By Nozipho Dlamini
A team of three students from the University of the Witwatersrand (Wits) have won an international award for their innovation in technology.
David Vannucci, Teddy Mwakabaga and Rolan Christian from the Universitys School of Electrical and Information Engineering received a silver medal at the SIMagine awards in Barcelona, for their adaptation of the local Morabaraba game to a mobile phone game called Mobiraba(tm).
The SIMagine awards are held annually as part of the World 3GSM International Software conference in Barcelona.
The trio beat the Chinese team which came in third, while the first prize went to a team from Poland.
According to their supervisor Barry Dwolatzky, their innovation is a cellphone based version of the game Morabaraba played by millions of people in Africa and around the world.
"Mobiraba(tm) the cell-phone game was tested at the 2006 National Morabarana Trials and received excellent reviews from experts,' said Prof Dwolatzky.
The game allows players to compete online in Morabaraba.
Players are able to log on to a game server using a mobile phone and can select either of the two options.
The first is a quick game, in which case they would be automatically matched up with another quick game player of a similar level, or opt for an organised game, in which case an invitation message is sent to the chosen opponent.
The online server maintains the results of all the players, as well as rankings and a record of each game.
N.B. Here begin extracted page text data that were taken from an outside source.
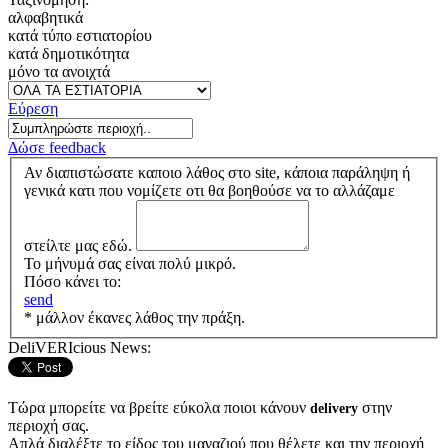
αλφαβητικά
κατά τύπο εστιατορίου
κατά δημοτικότητα
μόνο τα ανοιχτά
Εύρεση
Δώσε feedback
Αν διαπιστώσατε καποιο λάθος στο site, κάποια παράληψη ή
γενικά κατι που νομίζετε οτι θα βοηθούσε να το αλλάζαμε
στείλτε μας εδώ.
Το μήνυμά σας είναι πολύ μικρό.
Πόσο κάνει το:
send
* μάλλον έκανες λάθος την πράξη.
DeliVERIcious News:
Τώρα μπορείτε να βρείτε εύκολα ποιοι κάνουν
στην
delivery
περιοχή σας.
Απλά διαλέξτε το είδος του μαγαζιού που θέλετε και την περιοχή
Prof Dwolatzky said the invention could be used for the development of Morabaraba, which was played by over 16-million people in South Africa, as it would be possible to organise tournaments "online" for national rankings.
"Players could play for communities and clubs in online Mobiraba(tm) Forums and purchase additional game play credits, by simply sending an SMS to a premium rated number,' he said.
The SIMagine competition is sponsored by Gemalto, one of the largest producers of SIM cards in the world and aims to stimulate the development of java-based SIM applications.
The competition drew more than 315 entries from companies and universities around the world, of which only eight were selected as finalists.
"This is an honour for the School of Electrical and Information Engineering, the university, South Africa and the students.
"They managed to beat competitors from countries with advanced software development and developed information systems,' he said.
He further thanked the cellular phone company Vodacom for providing support and material to the students.